I've never been concerned about dealer location. When I bought my Solo nearest dealer was PA. Didn't stop me from getting one. Along as my dealer has a phone he can live anywhere. Most saws only have a year warranty anyway. All I need is a way to get parts. UPS, USPS, and Fedex all deliver here. I buy performance not location.


----------



## jeff_t (Apr 29, 2012)

wkpoor said:


> I've never been concerned about dealer location. When I bought my Solo nearest dealer was PA. Didn't stop me from getting one. Along as my dealer has a phone he can live anywhere. Most saws only have a year warranty anyway. All I need is a way to get parts. UPS, USPS, and Fedex all deliver here. I buy performance not location.
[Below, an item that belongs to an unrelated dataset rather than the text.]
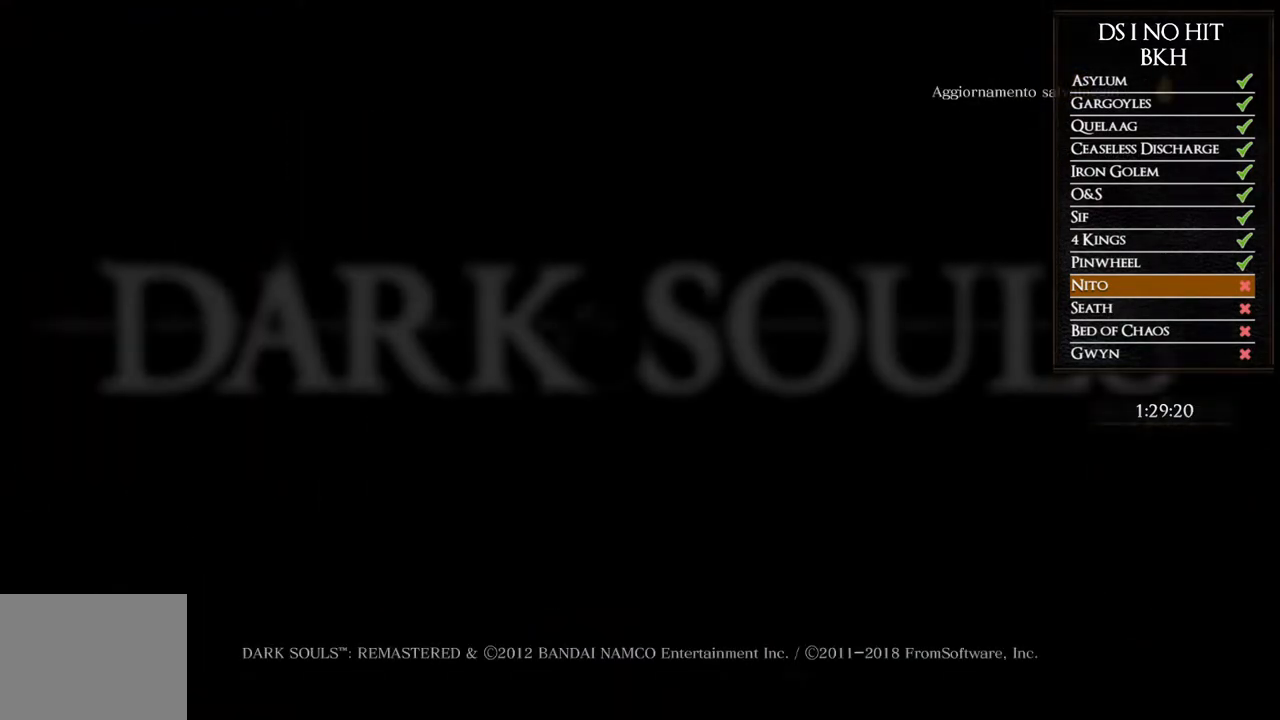
{"buttons": [], "left_stick": "center", "right_stick": "center", "button_events": [[17, "A", "down"], [117, "A", "up"], [183, "A", "down"], [267, "A", "up"], [367, "A", "down"], [433, "A", "up"]]}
There are three Dolmar dealers less than fifteen minutes from my house. None of them stock much of anything for parts, 'but I can have it for you tomorrow.' Well, that's what one says. The other will have it in a few days, and stick me with a special shipping charge. Wrist pin bearing cost me almost $25, but that was before I knew of the one, and the other has been selling them only a couple of years.


----------



## Bigg_Redd (Apr 29, 2012)

The nice thing about a competent dealer is it saves you from having to ask a bunch of yahoos on the internet stupid questions


----------



## wkpoor (Apr 29, 2012)

Bigg_Redd said:


> The nice thing about a competent dealer is it saves you from having to ask a bunch of yahoos on the internet stupid questions


Through mine and other GTGs I've gotten to know the right yahoos in my tri state area. My nearest Dolmar dealer does not carry every part but has never failed to produce the very next day with no shipping. I doubt many dealers carry stuff like bearings and crank seals anyhow or piece parts like special screws or chassis parts. When somebody brings me a saw who knows what I might need to rebuild it.


----------